New centre to transform treatment of mental illness and ethnic inequality
Queen Mary University of London (QMUL) and its partners have received £1.2 million from Lankelly Chase Foundation to establish a centre for transforming health services for ethnic minority people with severe mental illness.
- Collate, interpret and communicate data and knowledge on ethnic inequalities in mental health and related systems
- Bring together the full range of stakeholders through models of co-production, and co-curation of knowledge, to develop and implement solutions
- Use creative, digital and evidence-based platforms
- Become a focal point for action, leading to systems change regarding ethnic inequalities in mental health services
- Identify opportunities to reduce and prevent ethnic inequalities
Professor Kamaldeep Bhui CBE, from QMUL’s Wolfson Institute of Preventive Medicine and East London Foundation NHS Trust, said: “The Synergi Collaborative Centre will assemble all sections of society to offer a fresh perspective on ethnic inequalities in severe mental illness, while taking account of the multiple disadvantages which act as drivers of inequalities.
“This area has secured little effective action due to disagreements about the evidence, sensitivities around accusations of racism and minimising the lived experience of ethnic inequalities. By capturing experiences of multiple disadvantage throughout the life course, the centre will inform the production of co-created narratives, which will be widely shared to drive systems’ reform.”

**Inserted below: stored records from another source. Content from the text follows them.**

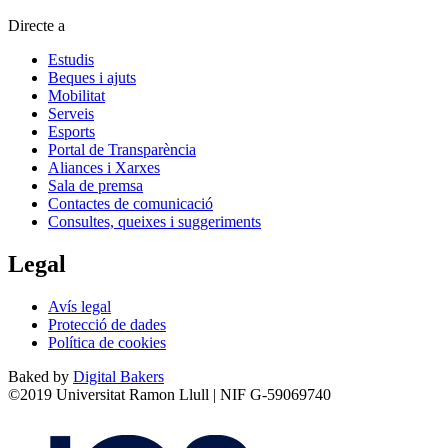
Directe a
Estudis
Beques i ajuts
Mobilitat
Serveis
Esports
Portal de Transparència
Aliances i Xarxes
Sala de premsa
Contactes de comunicació
Consultes, queixes i suggeriments
Legal
Avís legal
Protecció de dades
Política de cookies
Baked by
Digital Bakers
©2019 Universitat Ramon Llull | NIF G-59069740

Cathy Stancer, Director, Equalities and Rights, Lankelly Chase, said: “Lankelly Chase’s area of concern is why people dealing with the most severe problems get the least effective support, often resulting in catastrophic outcomes.
“Through the many projects we have supported, we know that ethnic inequality in mental health remains an intractable issue needing new energy, creativity and collaboration. The creation of the Synergi Collaborative Centre follows several years of engagement with ethnic minority-led organisations who agreed that the way evidence, practice and communities connect is a crucial step towards changing systems.”
James Nazroo, Professor of Sociology at the University of Manchester, said: “The centre will work with a full range of partners to identify ways of working towards and implementing solutions. A co-production approach will allow us to recognise and address the significant challenges in this area and develop shared, meaningful and creative solutions.
“This is crucial as there are marked and conflicting understandings of ethnic inequalities in severe mental illness: the nature of them, what is driving these inequalities and, consequently, how we might tackle them.”